## Document excerpt
_ _ _

Firms rush to bring Oxford facility’s completion forward by a year
Work has been ramped up to deliver a highly specialist vaccine manufacturing and innovation centre a year early.
Experts at the newly established Vaccines Manufacturing and Innovation Centre (VMIC) are already working with the Oxford University team that was first in the UK to start human trials of a possible covid-19 vaccine last week.
The programme to build the new facility on one of the UK’s leading science and technology campuses just outside Oxford has been fast-tracked because of the coronavirus pandemic.
Designed by multi-disciplinary consultant Derell with input from Exterior Architecture, it was originally due to open in 2022 but the team is now working flat-out to complete it next year.
Groundworks began this month and contractor Glencar expects the basebuild to be ready for fit-out by late July or early August.
VMIC will be able to develop novel innovative manufacturing processes and carry out vaccine manufacturing at a variety of scales – for this or future pandemics. It will also train the next generation of development and manufacturing scientists. And the centre will also serve as an emergency response capability for the UK government in order to produce vaccines against emerging infectious diseases and deliberate or accidental release of biological agents.
The not-for-profit research company is a partnership between Oxford University, Imperial College and the London School of Hygiene & Tropical Medicine as well as various drug companies.
It is being built on the Harwell Science & Innovation Campus south of Oxford, in the Thames Valley tech corridor. Harwell was originally established in the 1940s when the Medical Research Council set up its radiobiology unit there.
The 700-acre campus is now home to thousands of scientists and researchers in hundreds of organisations including the European Space Agency and Public Health England’s environmental research unit, the Centre for Radiation, Chemical and Environmental Hazards.
Harwell is in an area of outstanding natural beauty so Exterior Architecture was commissioned to undertake a landscape and visual assessment to assess how the development – which is being built on a prominent site in the campus – will affect this protected setting.
Practice director Leighton Pace said they were proud of their involvement.
“It is fantastic to be able to support a project that may make a material difference in the fight against covid-19 through research and manufacturing of a vaccine,” he said.

_ _ _

## Your goal
Reproduce the article about the Oxford vaccine manufacturing centre in full, word for word. The records that come next are separate material and have no connection to the article.

[Dataset entries]

_ _ _

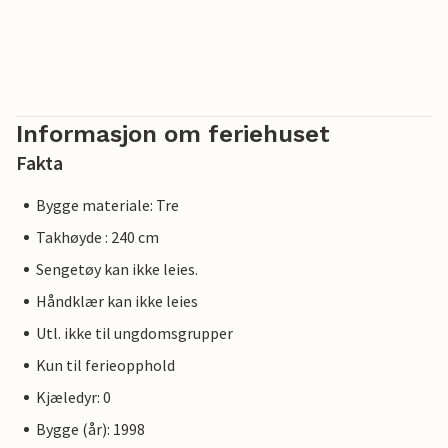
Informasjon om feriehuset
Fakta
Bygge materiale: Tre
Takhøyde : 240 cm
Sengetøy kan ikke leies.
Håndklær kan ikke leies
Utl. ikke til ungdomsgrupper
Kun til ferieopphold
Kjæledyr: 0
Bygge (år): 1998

_ _ _

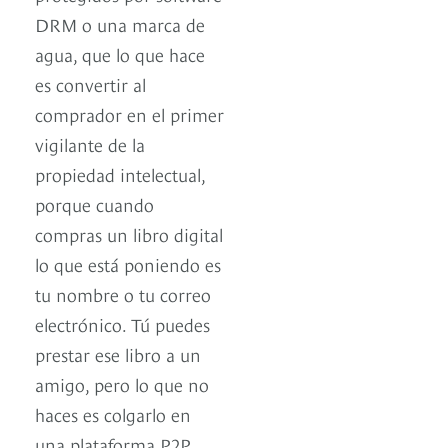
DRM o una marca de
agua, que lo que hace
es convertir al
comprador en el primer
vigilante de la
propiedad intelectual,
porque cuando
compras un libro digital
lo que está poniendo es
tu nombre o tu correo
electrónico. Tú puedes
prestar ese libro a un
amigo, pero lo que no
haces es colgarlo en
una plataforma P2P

_ _ _

## Result of this task
Firms rush to bring Oxford facility’s completion forward by a year
Work has been ramped up to deliver a highly specialist vaccine manufacturing and innovation centre a year early.
Experts at the newly established Vaccines Manufacturing and Innovation Centre (VMIC) are already working with the Oxford University team that was first in the UK to start human trials of a possible covid-19 vaccine last week.
The programme to build the new facility on one of the UK’s leading science and technology campuses just outside Oxford has been fast-tracked because of the coronavirus pandemic.
Designed by multi-disciplinary consultant Derell with input from Exterior Architecture, it was originally due to open in 2022 but the team is now working flat-out to complete it next year.
Groundworks began this month and contractor Glencar expects the basebuild to be ready for fit-out by late July or early August.
VMIC will be able to develop novel innovative manufacturing processes and carry out vaccine manufacturing at a variety of scales – for this or future pandemics. It will also train the next generation of development and manufacturing scientists. And the centre will also serve as an emergency response capability for the UK government in order to produce vaccines against emerging infectious diseases and deliberate or accidental release of biological agents.
The not-for-profit research company is a partnership between Oxford University, Imperial College and the London School of Hygiene & Tropical Medicine as well as various drug companies.
It is being built on the Harwell Science & Innovation Campus south of Oxford, in the Thames Valley tech corridor. Harwell was originally established in the 1940s when the Medical Research Council set up its radiobiology unit there.
The 700-acre campus is now home to thousands of scientists and researchers in hundreds of organisations including the European Space Agency and Public Health England’s environmental research unit, the Centre for Radiation, Chemical and Environmental Hazards.
Harwell is in an area of outstanding natural beauty so Exterior Architecture was commissioned to undertake a landscape and visual assessment to assess how the development – which is being built on a prominent site in the campus – will affect this protected setting.
Practice director Leighton Pace said they were proud of their involvement.
“It is fantastic to be able to support a project that may make a material difference in the fight against covid-19 through research and manufacturing of a vaccine,” he said.